■ **Exercise description**:
Return every line of the entries that includes the word "environment".

(Stored data)

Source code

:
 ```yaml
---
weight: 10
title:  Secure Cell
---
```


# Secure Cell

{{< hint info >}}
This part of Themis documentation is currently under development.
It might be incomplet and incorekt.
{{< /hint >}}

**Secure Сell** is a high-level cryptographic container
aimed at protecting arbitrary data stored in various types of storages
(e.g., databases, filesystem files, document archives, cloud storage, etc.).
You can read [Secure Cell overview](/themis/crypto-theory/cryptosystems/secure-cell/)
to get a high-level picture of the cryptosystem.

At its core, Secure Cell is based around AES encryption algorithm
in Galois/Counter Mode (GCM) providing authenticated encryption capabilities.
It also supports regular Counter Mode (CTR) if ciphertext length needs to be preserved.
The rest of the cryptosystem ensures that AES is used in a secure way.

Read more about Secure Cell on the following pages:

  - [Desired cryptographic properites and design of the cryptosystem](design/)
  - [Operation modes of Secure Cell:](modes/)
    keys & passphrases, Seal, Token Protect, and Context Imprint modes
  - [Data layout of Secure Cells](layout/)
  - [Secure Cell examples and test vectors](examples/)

==

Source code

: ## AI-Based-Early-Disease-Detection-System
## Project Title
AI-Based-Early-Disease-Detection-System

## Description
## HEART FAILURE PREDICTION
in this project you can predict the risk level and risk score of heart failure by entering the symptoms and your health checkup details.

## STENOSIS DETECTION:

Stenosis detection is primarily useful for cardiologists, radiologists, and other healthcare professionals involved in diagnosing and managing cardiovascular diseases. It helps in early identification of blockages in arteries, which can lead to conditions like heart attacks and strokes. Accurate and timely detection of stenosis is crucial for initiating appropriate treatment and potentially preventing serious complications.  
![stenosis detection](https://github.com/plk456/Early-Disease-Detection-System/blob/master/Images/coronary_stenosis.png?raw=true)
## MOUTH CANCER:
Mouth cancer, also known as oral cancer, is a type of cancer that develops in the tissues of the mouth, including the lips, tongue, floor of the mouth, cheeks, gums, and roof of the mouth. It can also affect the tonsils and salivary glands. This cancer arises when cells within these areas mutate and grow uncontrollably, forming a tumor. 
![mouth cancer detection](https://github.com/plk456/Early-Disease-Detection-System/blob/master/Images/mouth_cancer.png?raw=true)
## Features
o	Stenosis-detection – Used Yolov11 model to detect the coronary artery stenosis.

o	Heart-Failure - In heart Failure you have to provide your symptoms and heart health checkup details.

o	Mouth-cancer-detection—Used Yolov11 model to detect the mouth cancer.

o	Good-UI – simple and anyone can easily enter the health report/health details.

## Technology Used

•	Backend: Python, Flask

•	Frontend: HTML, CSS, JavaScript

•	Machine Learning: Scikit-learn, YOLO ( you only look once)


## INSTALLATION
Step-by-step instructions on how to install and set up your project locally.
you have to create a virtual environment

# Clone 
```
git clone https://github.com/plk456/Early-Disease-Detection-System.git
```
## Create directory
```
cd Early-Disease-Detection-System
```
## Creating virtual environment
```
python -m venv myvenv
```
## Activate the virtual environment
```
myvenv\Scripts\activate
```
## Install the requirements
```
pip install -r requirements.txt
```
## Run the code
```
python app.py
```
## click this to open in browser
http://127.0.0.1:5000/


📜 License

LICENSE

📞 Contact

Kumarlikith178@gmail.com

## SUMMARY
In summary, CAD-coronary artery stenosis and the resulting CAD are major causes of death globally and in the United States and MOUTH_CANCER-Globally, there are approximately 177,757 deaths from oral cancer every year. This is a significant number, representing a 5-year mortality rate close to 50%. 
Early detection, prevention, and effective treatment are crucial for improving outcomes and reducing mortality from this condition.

■ **Answer area**:
you have to create a virtual environment
## Creating virtual environment
## Activate the virtual environment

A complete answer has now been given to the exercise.